Assignment:
This exercise asks for a copy of each line in the records below with the word "Rendered" in it.
** Opening Data provided block **
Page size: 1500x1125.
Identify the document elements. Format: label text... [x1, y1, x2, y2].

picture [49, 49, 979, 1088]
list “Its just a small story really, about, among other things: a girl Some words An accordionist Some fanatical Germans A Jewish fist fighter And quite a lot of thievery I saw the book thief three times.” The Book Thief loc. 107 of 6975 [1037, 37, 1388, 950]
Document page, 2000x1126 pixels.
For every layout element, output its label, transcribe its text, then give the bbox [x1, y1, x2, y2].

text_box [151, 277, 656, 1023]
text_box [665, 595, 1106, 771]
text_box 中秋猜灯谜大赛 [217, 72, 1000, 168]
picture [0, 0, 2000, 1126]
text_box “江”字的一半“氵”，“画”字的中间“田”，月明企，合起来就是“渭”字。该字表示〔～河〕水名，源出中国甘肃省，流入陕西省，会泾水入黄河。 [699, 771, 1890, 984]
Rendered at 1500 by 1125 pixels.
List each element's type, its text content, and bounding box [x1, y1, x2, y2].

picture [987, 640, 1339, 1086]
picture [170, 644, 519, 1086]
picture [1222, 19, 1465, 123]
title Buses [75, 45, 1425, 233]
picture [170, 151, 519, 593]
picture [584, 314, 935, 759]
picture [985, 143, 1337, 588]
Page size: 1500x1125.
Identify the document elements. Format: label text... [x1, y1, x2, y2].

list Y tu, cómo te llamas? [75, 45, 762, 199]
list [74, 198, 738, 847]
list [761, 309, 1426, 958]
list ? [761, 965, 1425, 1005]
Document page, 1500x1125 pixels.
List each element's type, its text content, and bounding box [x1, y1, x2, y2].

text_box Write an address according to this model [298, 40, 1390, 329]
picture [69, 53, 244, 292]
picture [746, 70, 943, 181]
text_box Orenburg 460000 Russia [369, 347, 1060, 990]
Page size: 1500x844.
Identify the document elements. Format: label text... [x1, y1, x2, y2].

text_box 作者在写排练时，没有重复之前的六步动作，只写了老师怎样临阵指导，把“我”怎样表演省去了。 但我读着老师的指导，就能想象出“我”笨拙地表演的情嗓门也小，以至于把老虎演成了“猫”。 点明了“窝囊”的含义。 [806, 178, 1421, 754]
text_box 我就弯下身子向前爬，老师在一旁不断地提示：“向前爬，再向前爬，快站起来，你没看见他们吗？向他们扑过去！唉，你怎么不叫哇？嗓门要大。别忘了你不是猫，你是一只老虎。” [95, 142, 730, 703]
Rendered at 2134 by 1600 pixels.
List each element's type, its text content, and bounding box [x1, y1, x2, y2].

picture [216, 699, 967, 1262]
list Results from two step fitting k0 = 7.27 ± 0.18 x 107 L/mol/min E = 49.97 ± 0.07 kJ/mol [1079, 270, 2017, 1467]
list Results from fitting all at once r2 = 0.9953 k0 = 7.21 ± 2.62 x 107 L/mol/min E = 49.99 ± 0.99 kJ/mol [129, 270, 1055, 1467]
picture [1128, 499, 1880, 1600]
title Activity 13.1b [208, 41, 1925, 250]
** Closing Data provided block **
Task result:
Rendered at 1500 by 1125 pixels.
Rendered at 2134 by 1600 pixels.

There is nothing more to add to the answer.